Произведенный в офицеры, Лермонтов, оглядываясь назад, называет в одном письме время пребывания в юнкерской школе «страшными годами». И действительно, это были страшные годы, несмотря на их слишком веселый разгул или, вернее, именно вследствие этого разгула. Лермонтов был на волосок от окончательного погружения в омут пошлости, но, отдаваясь этому течению, по-видимому, с легким сердцем, хорошо знал его цену.

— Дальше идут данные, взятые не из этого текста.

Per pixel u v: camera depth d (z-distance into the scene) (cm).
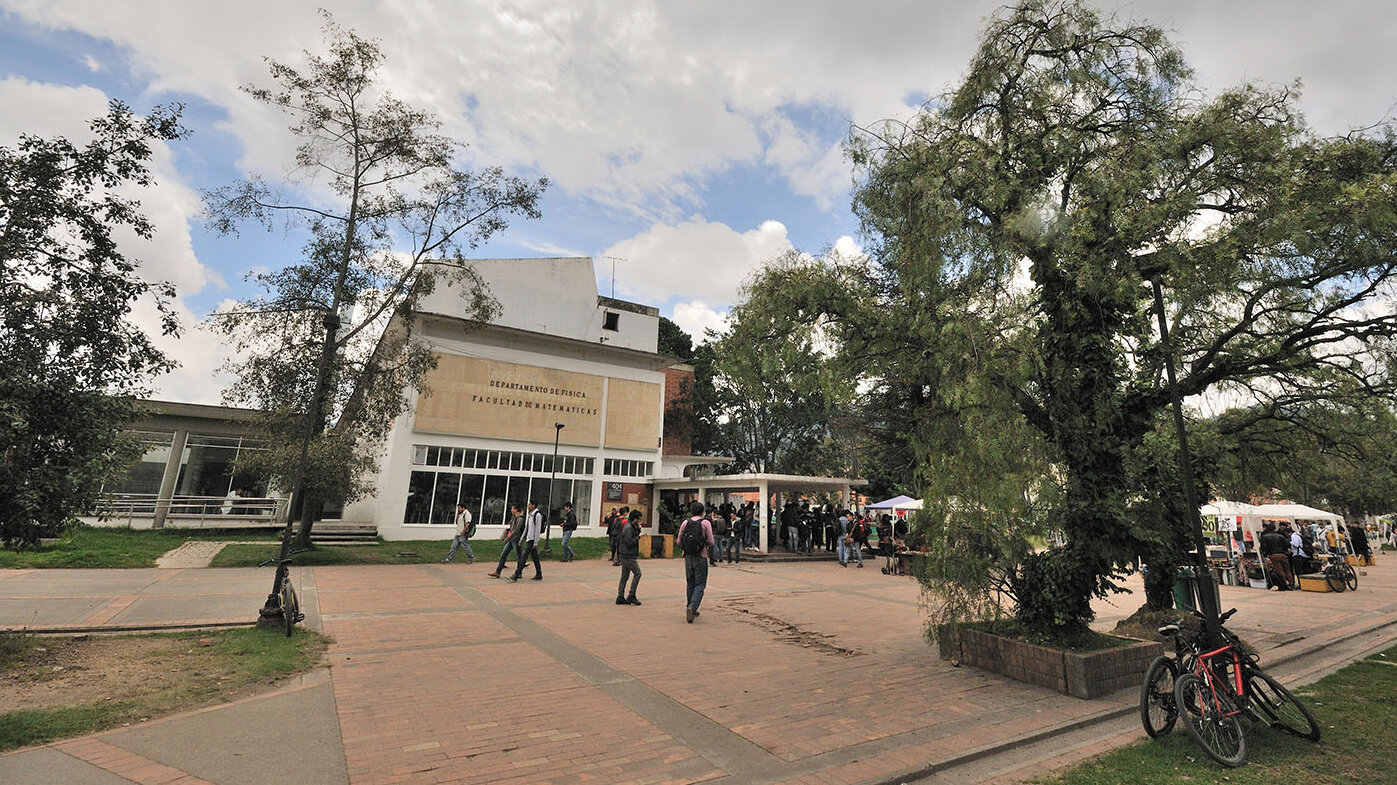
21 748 444
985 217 766
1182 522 972
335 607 1086
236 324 1694
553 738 509
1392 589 1745
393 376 1917
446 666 724
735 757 479
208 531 2214
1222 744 512
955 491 727
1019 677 714
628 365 2927
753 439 3859
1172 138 712
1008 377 685
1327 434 1034
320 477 1725
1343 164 673
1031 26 752
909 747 506
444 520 2400
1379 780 452
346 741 487
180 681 623
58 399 699
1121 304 751
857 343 792
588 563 1972
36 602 1023
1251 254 667
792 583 1638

Кроме писем к Лопухиной, в которых слышится отчаянный и тоскливый стон, мы имеем еще свидетельства его товарищей по школе, что, открыто стремясь к первенству во всех шалостях и пошлостях, он втайне молился какому-то другому богу. Так Меринский рассказывает: «В то время Лермонтов писал не одни шаловливые стихотворения, но только немногое и немногим показывал из написанного». В воспоминаниях, напечатанных в «Русском мире», говорится: «По вечерам, после учебных занятий, поэт наш часто уходил в отдаленные классные комнаты, в то время пустые, и там один просиживал долго и писал до поздней ночи, стараясь туда пробраться не замеченным товарищами».